Unfortunately my clear attempt from day one to make it known that our families birthday game needed to step it up ended up being a waste of my breath. After all, we were dirt poor and living in Benefield's Trailer Park out in Carrollton, Georgia. Opulence was just was not our forte. Our birthday's and holidays had this minimalist country chic on a dime realness about it. In other words, don't get your fucking hopes up.
However, having the same birthday as mom and being such a needy titty baby for so long had it's perks. Even though she would never admit it in a million years, I know for a fact that I am her favorite son. I had all the qualities of the perfect momma's boy. She even admits that God had answered her prayer for a red headed freckle faced boy with me. I always joke, so you basically wanted a (gay) nerd. She always gave me special attention and I was always needing her, but mostly because I was loudly begging for it all the fucking time.
Our birthday has always been a special day. It is the one day of the year where I am almost certain that mom will give subtle hints that I am, in fact, her favorite. One year when I was in 3rd grade, I was pulled aside by my teacher, Mrs. Wilson, and escorted to the principles office around lunch time on my FUCKING birthday for doing ABSOLUTELY nothing.
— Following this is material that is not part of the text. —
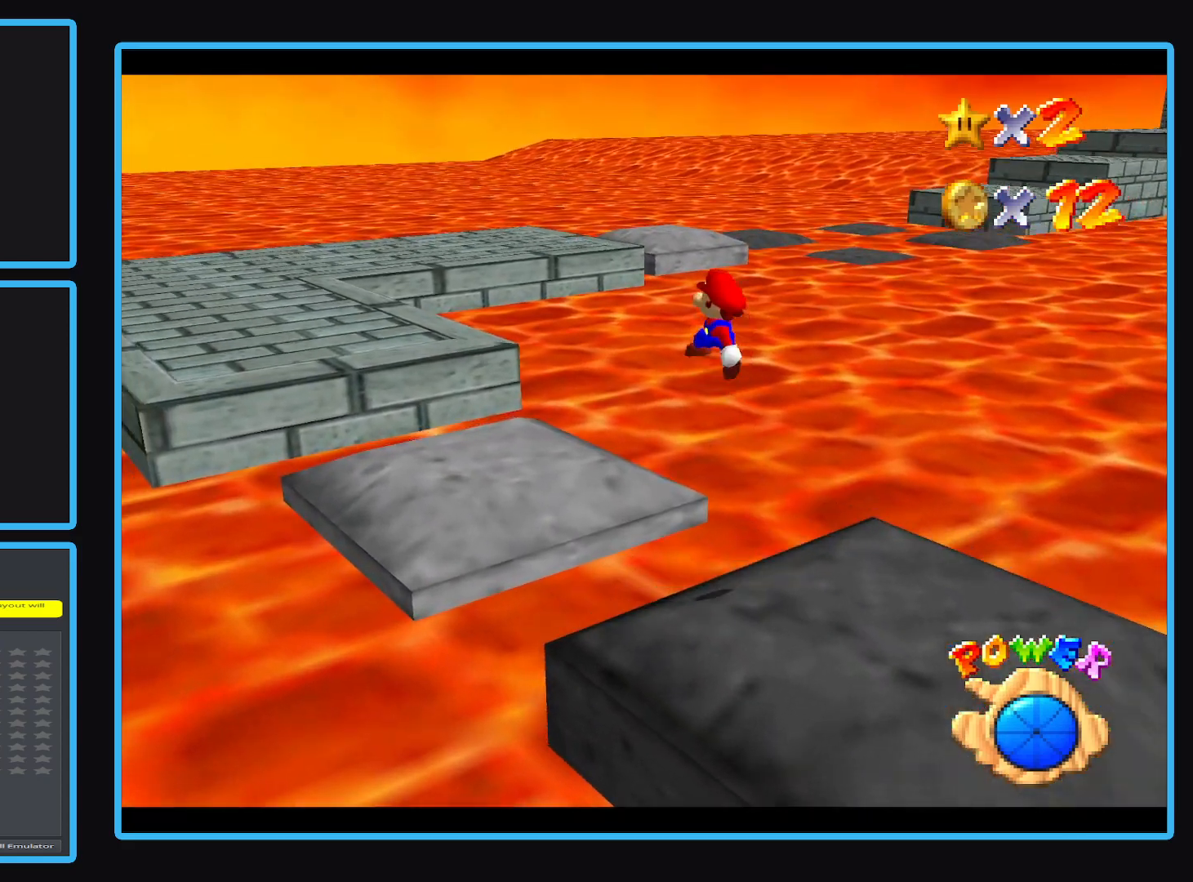
{"buttons": [], "left_stick": "up-left", "events": [[483, "A", "up"]]}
I thought for sure I was being busted because maybe they found my stash of hidden drawings of the lower case "w" in my desk which were actually pussies because that is what my 2nd Grade girlfriend, Aubrey, told me they looked like. When I arrived to the office I was surprised to find my mom grinning ear to ear. She told me that she wanted to have lunch with me. Mom always packed our lunches in brown paper bags, so I assumed this meant she was about to treat me to my very first Villa Rica Primary cafeteria school lunch like a decent human being. Would I even get a Brown Cow dessert for 50 cents like the rich kids do?! I could feel it. My social status was about to change in that town for good. This was gonna be the best birthday ever.
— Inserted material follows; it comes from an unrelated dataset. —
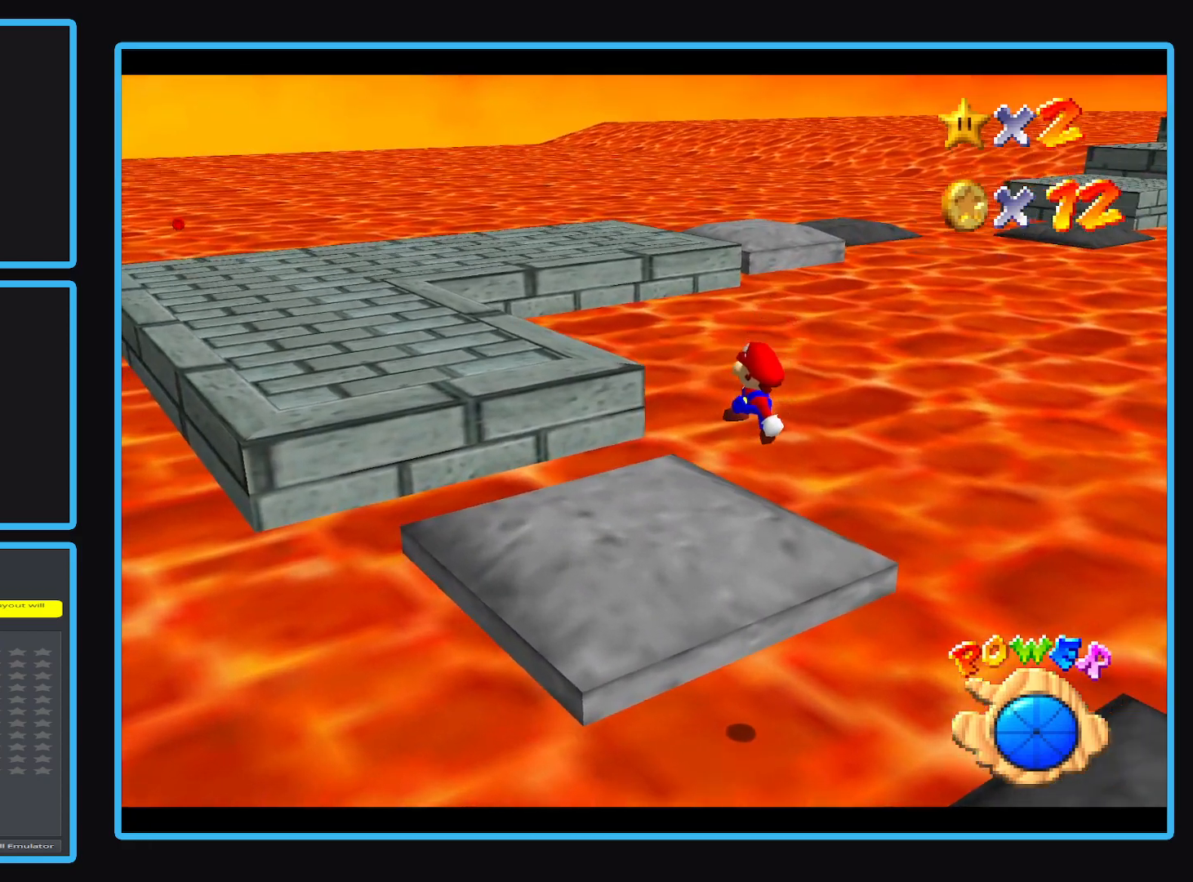
{"buttons": [], "left_stick": "up-left", "events": []}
However, that was not the plan. Instead, mom took me to her car and we drove away from the school. Wait. Hold up. What the fuck is going on? We do not get checked out of school ever. My parents would send us to school and keep us there even if we had a knife stuck in our skull. I literally had no idea what was going on and would have never guessed in a million years where she was taking me. McDonald's.
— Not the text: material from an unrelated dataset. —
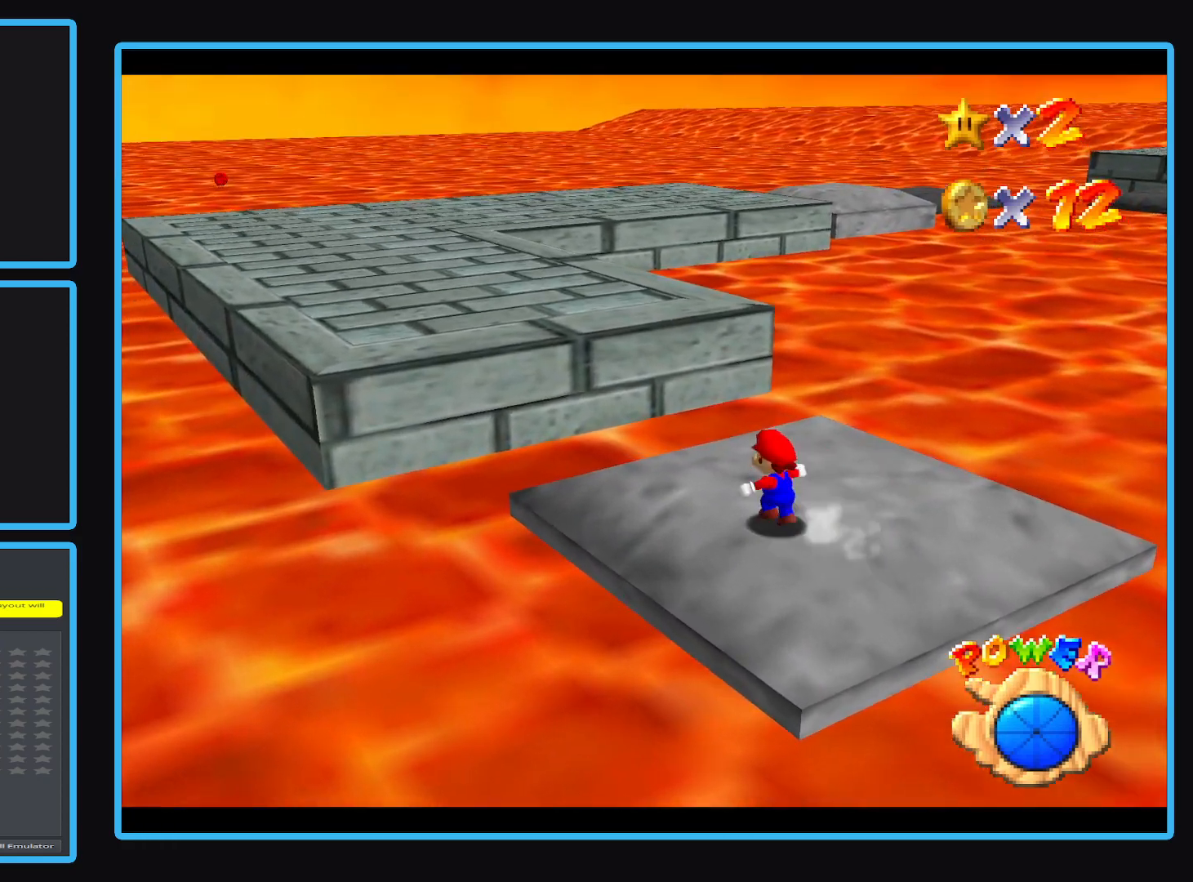
{"buttons": [], "left_stick": "left", "events": [[17, "L2", "down"], [117, "A", "down"], [283, "L2", "up"], [417, "A", "up"], [483, "left_stick", "left"]]}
I got the royal fucking treatment. Once there, she bought me my very first Happy Meal and milkshake that I did not have to share with my brothers. You see, we did not EVER eat out because that is how poor we were. This was, what, my 8th birthday? At that point I could count on one hand how many times we had been to McDonald's. The only time we went there was at the end of a long summer break but only if my brothers and I had saved enough pennies to buy and share ONE Happy Meal and ONE milkshake. We would get some playground time and on the way out we'd have to throw away the toy because we would fight over it. That was it. No joke. Those rare trips to McDonald's were literally the crux of our summer breaks, so for me to get my own Happy Meal was BEYOND. Mom did not get anything to eat, simply because she could not afford it. She was very quiet. Perhaps she was worried that this little bit of extravagance would have consequences with dad. Arms and legs crossed, her perm blown the fuck out and never taking off her gigantic sunglasses she just watched me eat and play in the playground. Staying true to tradition, we had to toss the Happy Meal toy in the trash on the way out. As she drove me back to school, I asked why I couldn't keep the toy and she replied, "Because this is our little secret so you have to promise me not to tell anyone."
It was the best birthday ever, and still our little secret.